My goal is to learn a bit more about generic programming in C++. So, one of the trickiest things I've heard you can do is creating a Variant class. This took me a while and I needed to read and study a few implementations:
#ifndef VARIANT_HPP_INCLUDED
#define VARIANT_HPP_INCLUDED
#include <cstddef>
#include <typeindex>
#include <type_traits>
#include <iostream>
namespace spaceengine
{
namespace utils
{
template<typename... Ts>
struct VariantHelper;
template<typename F, typename... Ts>
struct VariantHelper<F, Ts...>
{
inline static void Destroy(const std::type_index typeIndex, void* data)
{
if(typeIndex == std::type_index(typeid(F)))
reinterpret_cast<F*>(data)->~F();
else
VariantHelper<Ts...>::Destroy(typeIndex,data);
}
inline static void Move(const std::type_index oldTypeIndex, void* oldV, void* newV)
{
if(oldTypeIndex == std::type_index(typeid(F)))
new (newV) F(std::move(*reinterpret_cast<F*>(oldV)));
else
VariantHelper<Ts...>::Move(oldTypeIndex,oldV,newV);
}
inline static void Copy(const std::type_index oldTypeIndex, const void* oldV, void* newV)
{
if(oldTypeIndex == std::type_index(typeid(F)))
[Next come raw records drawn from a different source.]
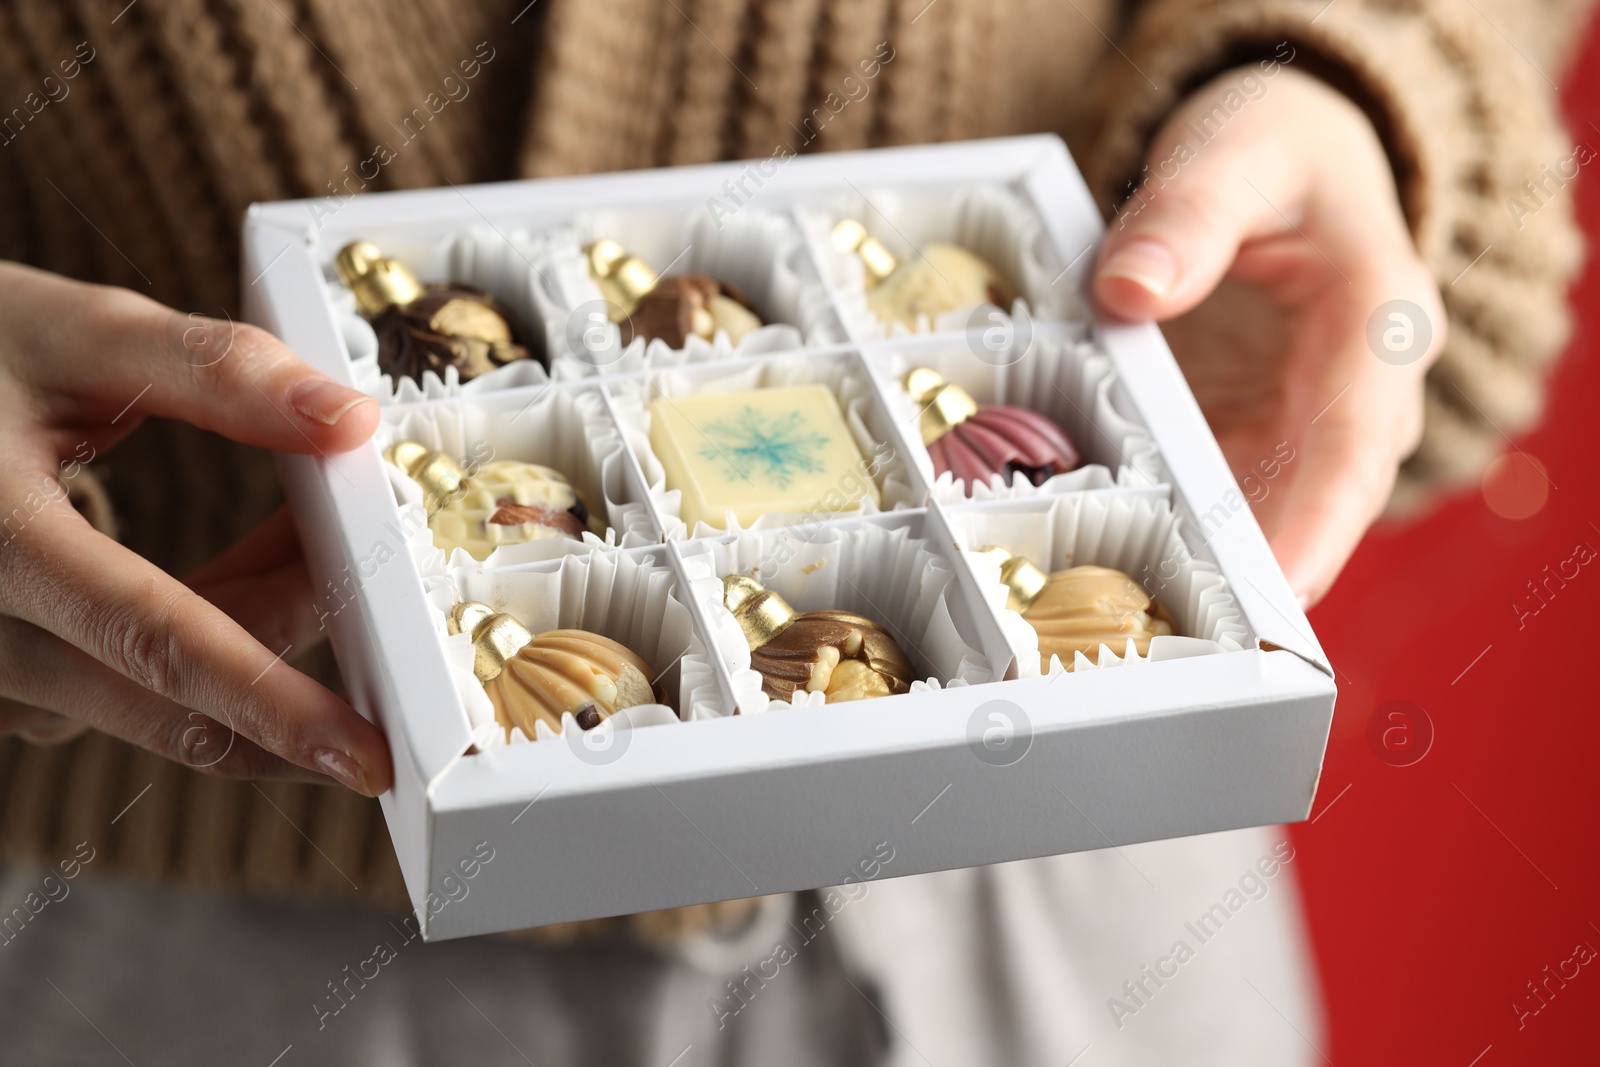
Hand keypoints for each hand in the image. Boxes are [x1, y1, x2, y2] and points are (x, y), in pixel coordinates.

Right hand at [0, 263, 392, 794]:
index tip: (368, 752)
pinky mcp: (7, 678)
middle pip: (173, 691)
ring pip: (159, 696)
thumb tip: (349, 421)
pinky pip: (130, 682)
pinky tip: (264, 567)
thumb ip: (210, 370)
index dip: (271, 703)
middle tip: (391, 608)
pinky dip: (213, 637)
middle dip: (295, 664)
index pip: (156, 640)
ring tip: (324, 545)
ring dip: (260, 638)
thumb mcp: (67, 332)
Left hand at [1094, 66, 1444, 605]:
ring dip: (1203, 574)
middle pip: (1309, 507)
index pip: (1358, 443)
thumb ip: (1190, 211)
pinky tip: (1104, 571)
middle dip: (1250, 582)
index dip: (1319, 526)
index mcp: (1376, 324)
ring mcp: (1300, 427)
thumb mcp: (1239, 149)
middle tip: (1178, 648)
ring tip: (1129, 631)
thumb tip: (1128, 290)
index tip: (1276, 595)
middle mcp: (1352, 395)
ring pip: (1259, 519)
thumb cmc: (1275, 150)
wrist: (1282, 156)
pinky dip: (1166, 533)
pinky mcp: (1249, 439)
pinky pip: (1213, 499)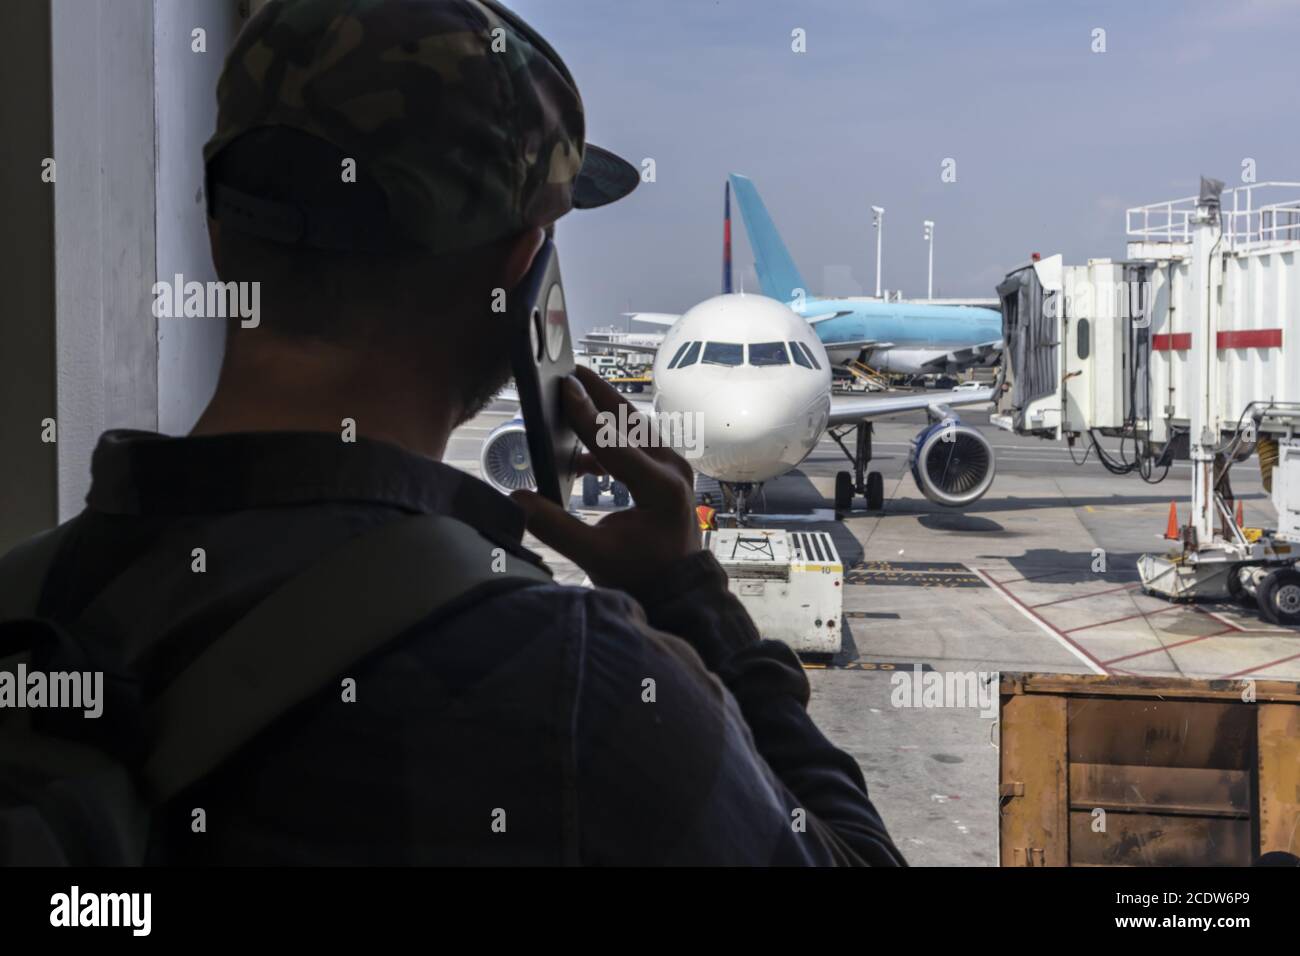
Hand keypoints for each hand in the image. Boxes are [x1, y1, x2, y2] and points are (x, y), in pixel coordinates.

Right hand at [511, 366, 698, 596]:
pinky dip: (609, 439)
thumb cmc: (641, 575)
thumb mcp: (593, 555)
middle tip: (571, 369)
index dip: (586, 413)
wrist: (677, 592)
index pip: (616, 442)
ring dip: (605, 412)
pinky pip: (636, 445)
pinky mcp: (667, 473)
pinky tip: (581, 453)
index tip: (564, 385)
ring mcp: (673, 469)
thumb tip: (516, 499)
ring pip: (635, 429)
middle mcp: (673, 470)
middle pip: (631, 422)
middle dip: (600, 394)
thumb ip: (554, 526)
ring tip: (573, 394)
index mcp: (661, 488)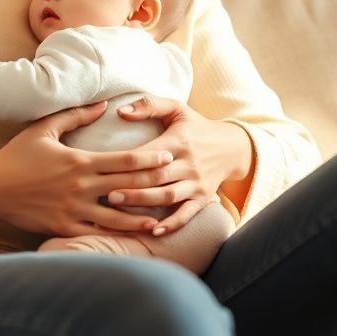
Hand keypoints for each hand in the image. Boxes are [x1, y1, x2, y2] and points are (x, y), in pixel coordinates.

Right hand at [0, 101, 176, 237]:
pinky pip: (94, 233)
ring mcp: (73, 210)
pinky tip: (127, 237)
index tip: (169, 155)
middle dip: (155, 185)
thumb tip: (103, 104)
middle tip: (177, 183)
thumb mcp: (43, 128)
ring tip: (161, 218)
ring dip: (141, 218)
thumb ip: (75, 115)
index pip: (124, 161)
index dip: (150, 159)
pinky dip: (113, 235)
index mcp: (79, 161)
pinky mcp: (63, 228)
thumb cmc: (16, 156)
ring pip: (116, 216)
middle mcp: (80, 187)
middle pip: (128, 187)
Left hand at [113, 95, 253, 235]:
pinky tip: (154, 231)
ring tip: (118, 208)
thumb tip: (120, 111)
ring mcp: (197, 183)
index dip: (128, 162)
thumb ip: (149, 105)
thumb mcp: (176, 109)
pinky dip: (172, 224)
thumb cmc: (196, 126)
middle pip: (156, 177)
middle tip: (105, 193)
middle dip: (130, 186)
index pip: (149, 154)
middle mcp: (189, 163)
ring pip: (168, 196)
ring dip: (143, 203)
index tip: (105, 168)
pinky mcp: (203, 198)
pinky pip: (187, 214)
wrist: (232, 147)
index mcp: (178, 141)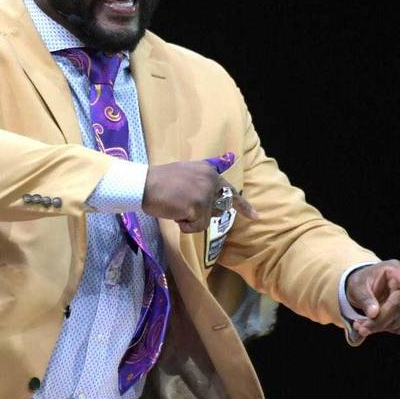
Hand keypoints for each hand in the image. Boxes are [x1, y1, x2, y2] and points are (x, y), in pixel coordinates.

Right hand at [143, 162, 258, 232]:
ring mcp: (205, 194)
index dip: (243, 206)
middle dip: (202, 214)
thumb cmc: (160, 180)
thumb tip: (222, 178)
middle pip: (217, 210)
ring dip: (190, 220)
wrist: (143, 184)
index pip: (230, 191)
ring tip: (175, 207)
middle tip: (185, 207)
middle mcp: (211, 181)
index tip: (255, 216)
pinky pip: (196, 227)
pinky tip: (174, 214)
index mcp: (209, 172)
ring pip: (206, 221)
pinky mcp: (198, 207)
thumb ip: (203, 177)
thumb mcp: (187, 171)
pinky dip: (184, 226)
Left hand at [345, 260, 399, 337]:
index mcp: (395, 270)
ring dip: (379, 327)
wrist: (368, 286)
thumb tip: (373, 313)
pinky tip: (373, 324)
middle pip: (399, 306)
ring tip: (362, 325)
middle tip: (361, 328)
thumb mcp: (357, 286)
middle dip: (379, 320)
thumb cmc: (363, 282)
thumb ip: (364, 298)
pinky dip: (385, 329)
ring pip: (399, 319)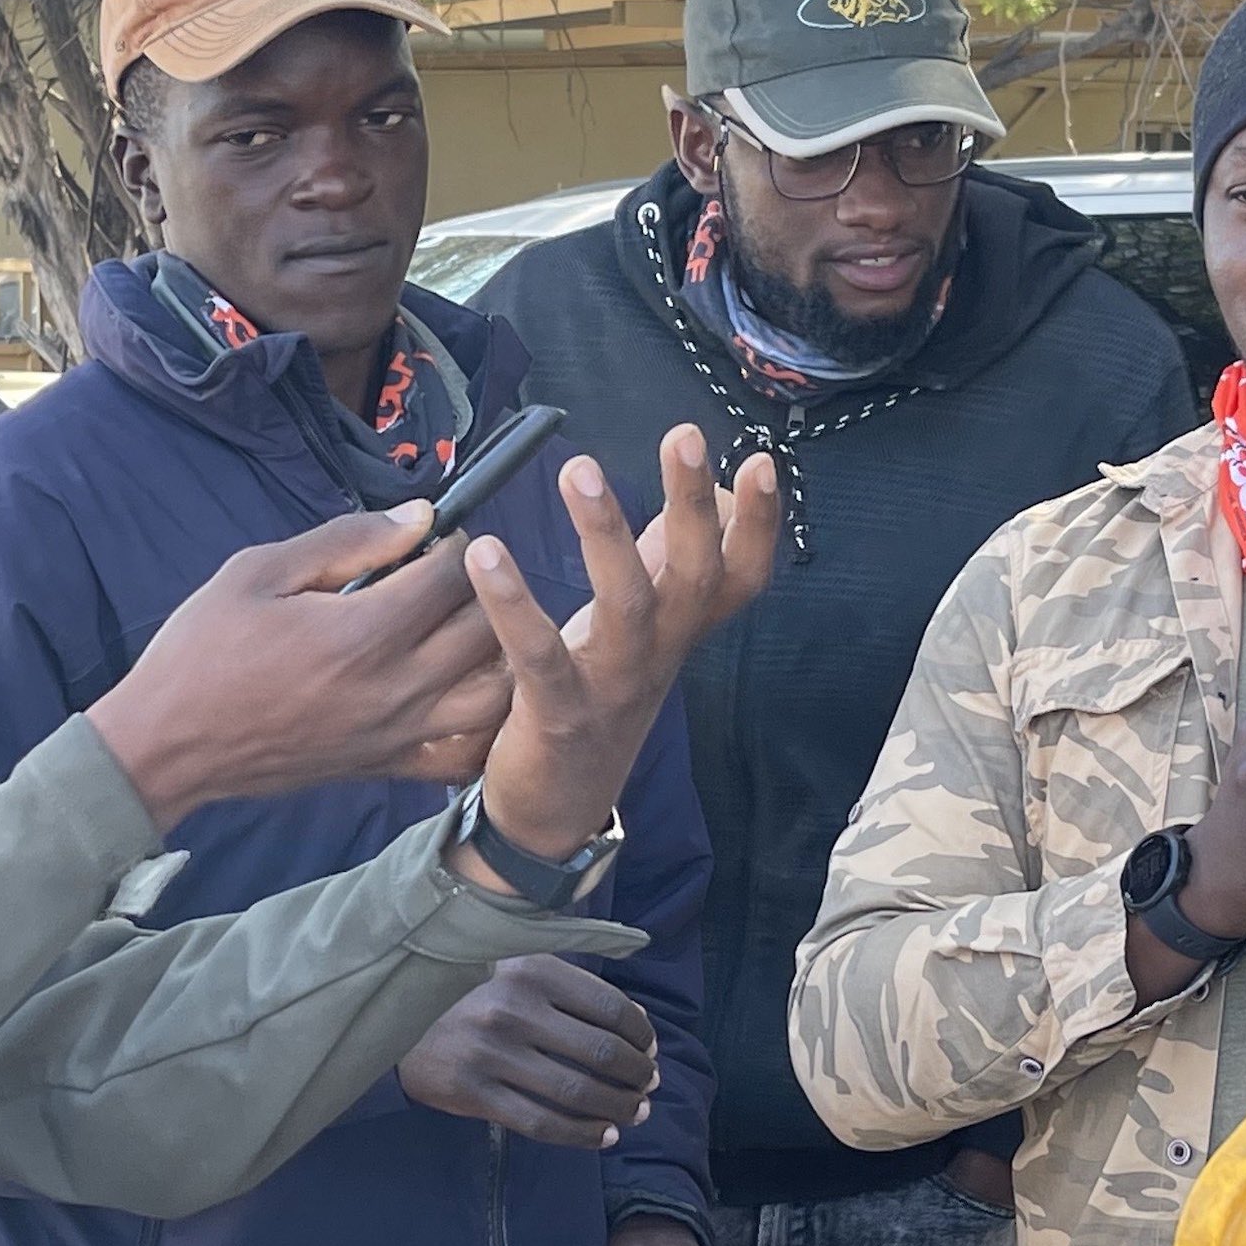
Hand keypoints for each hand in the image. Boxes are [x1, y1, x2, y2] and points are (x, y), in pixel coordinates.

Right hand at [88, 504, 510, 830]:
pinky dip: (479, 720)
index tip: (434, 536)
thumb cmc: (203, 651)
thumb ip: (346, 540)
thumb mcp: (259, 571)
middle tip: (450, 576)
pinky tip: (458, 691)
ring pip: (494, 692)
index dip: (455, 542)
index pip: (454, 574)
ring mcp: (398, 734)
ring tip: (463, 628)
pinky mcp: (388, 767)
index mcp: (363, 632)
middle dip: (482, 588)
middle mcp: (395, 688)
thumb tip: (419, 518)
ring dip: (494, 652)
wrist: (169, 743)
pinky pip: (465, 751)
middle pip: (489, 628)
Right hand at [397, 955, 657, 1148]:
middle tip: (648, 1087)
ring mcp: (492, 1053)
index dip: (642, 1036)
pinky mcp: (473, 1091)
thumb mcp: (518, 967)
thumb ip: (573, 986)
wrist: (395, 1018)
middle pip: (602, 1053)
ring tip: (635, 1114)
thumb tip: (638, 1021)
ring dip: (619, 1108)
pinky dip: (582, 1134)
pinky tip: (604, 1136)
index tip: (650, 1051)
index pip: (611, 1008)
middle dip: (637, 1076)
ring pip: (578, 1092)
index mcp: (533, 971)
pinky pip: (542, 1123)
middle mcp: (515, 1009)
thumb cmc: (471, 990)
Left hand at [461, 427, 778, 871]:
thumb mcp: (640, 630)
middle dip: (692, 505)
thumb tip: (707, 495)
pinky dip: (512, 602)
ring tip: (579, 468)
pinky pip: (538, 654)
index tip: (761, 461)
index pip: (741, 577)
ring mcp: (613, 686)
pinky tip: (484, 554)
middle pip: (696, 576)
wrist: (554, 811)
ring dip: (604, 534)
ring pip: (627, 605)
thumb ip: (667, 562)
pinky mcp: (558, 713)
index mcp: (680, 633)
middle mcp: (660, 655)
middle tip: (683, 435)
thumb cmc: (593, 698)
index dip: (759, 525)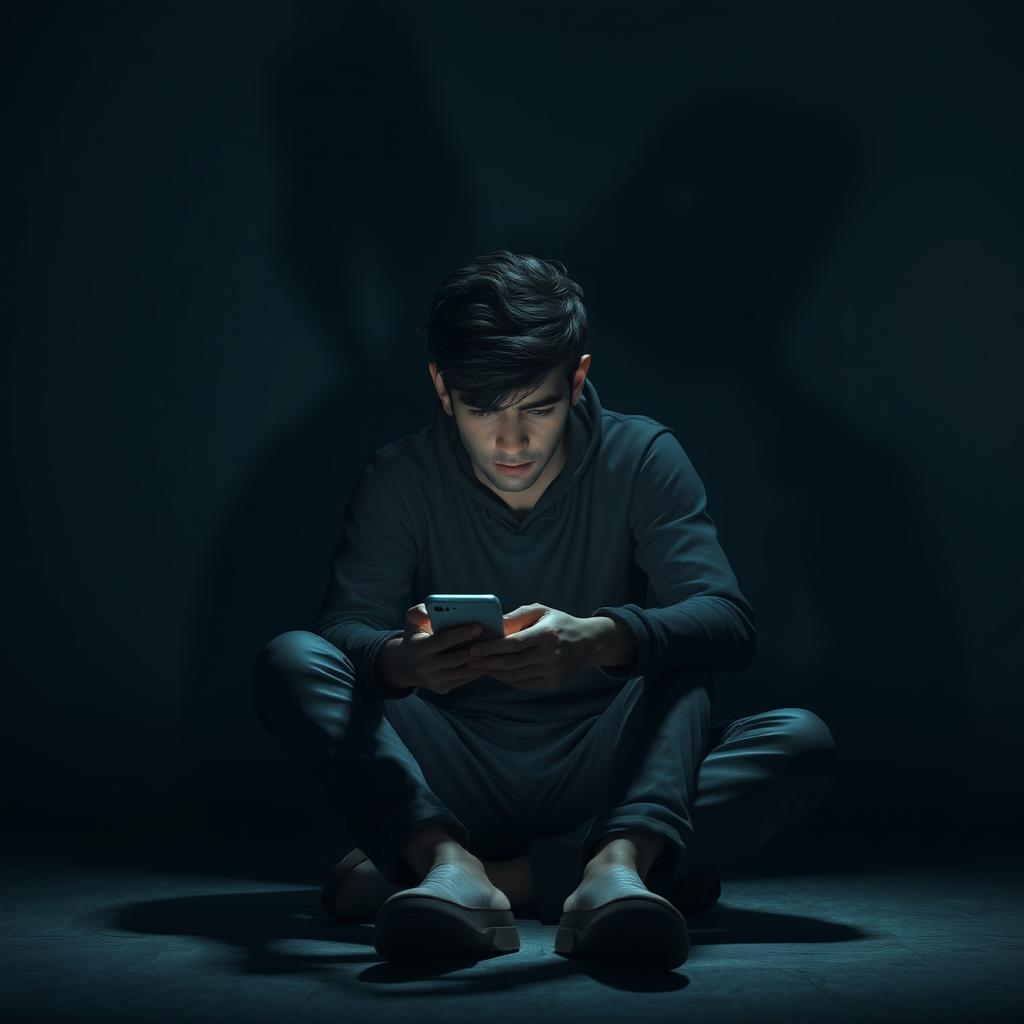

new (newV) F(*reinterpret_cast<const F*>(oldV));
else
VariantHelper<Ts...>::Copy(oldTypeIndex,oldV,newV);
}
};
template<>
struct VariantHelper<>
{
inline static void Destroy(const std::type_index typeIndex, void* data){}
inline static void Move(const std::type_index oldTypeIndex, void* oldV, void* newV) {}
inline static void Copy(const std::type_index oldTypeIndex, const void* oldV, void* newV) {}
};
template<typename... Ts>
class Variant
{
public:
Variant() : m_typeIndex(InvalidType()){}
Variant(const Variant<Ts...>& old) : m_typeIndex(old.m_typeIndex)
{
HelperType::Copy(old.m_typeIndex, &old.m_data, &m_data);
}
Variant(Variant<Ts...>&& old) : m_typeIndex(old.m_typeIndex)
{
HelperType::Move(old.m_typeIndex, &old.m_data, &m_data);
}
Variant<Ts...>& operator=(Variant<Ts...> old)
{
m_typeIndex = old.m_typeIndex;
Variant<Ts...> temp(*this);
HelperType::Copy(old.m_typeIndex,&old.m_data,&m_data);
HelperType::Copy(temp.m_typeIndex,&temp.m_data,&old.m_data);
return *this;
}
template<typename T>
bool Is() const
{
return (m_typeIndex == std::type_index(typeid(T)));
}
bool IsValid() const
{
return (m_typeIndex != std::type_index(typeid(InvalidType())));
}
std::type_index GetTypeIndex() const { return m_typeIndex; }
template<typename T, typename... Args>
void Set(Args&&... args)
{
HelperType::Destroy(m_typeIndex,&m_data);
new (&m_data) T(std::forward<Args>(args)...);
m_typeIndex = std::type_index(typeid(T));
}
template<typename T>
const T& Get() const
{
if(m_typeIndex == std::type_index(typeid(T)))
return *reinterpret_cast<const T*>(&m_data);
else
throw std::bad_cast();
}
template<typename T>
T& Get()
{
if(m_typeIndex == std::type_index(typeid(T)))
return *reinterpret_cast<T*>(&m_data);
else
throw std::bad_cast();
}
~Variant()
{
HelperType::Destroy(m_typeIndex,&m_data);
}
private:
using DataType = typename std::aligned_union<1,Ts...>::type;
using HelperType = VariantHelper<Ts...>;
static inline std::type_index InvalidType()
{
return std::type_index(typeid(void));
}
std::type_index m_typeIndex;
DataType m_data;
};
}
}
#endif // VARIANT_HPP_INCLUDED
What I'm really looking for is:
- Is there anything that's usually required by a
Variant
that this class doesn't provide? - Have I missed anything else that's obvious?
- Does my use of placement new mean that my
Variant
class is stack allocated, or have I misunderstood what placement new does?
One of the things that irks me is that the boost::variant
class is very large; and it seems like my much smaller code does 100% of what I need. But I can't decipher boost::variant
well enough to figure out what it does that mine doesn't do.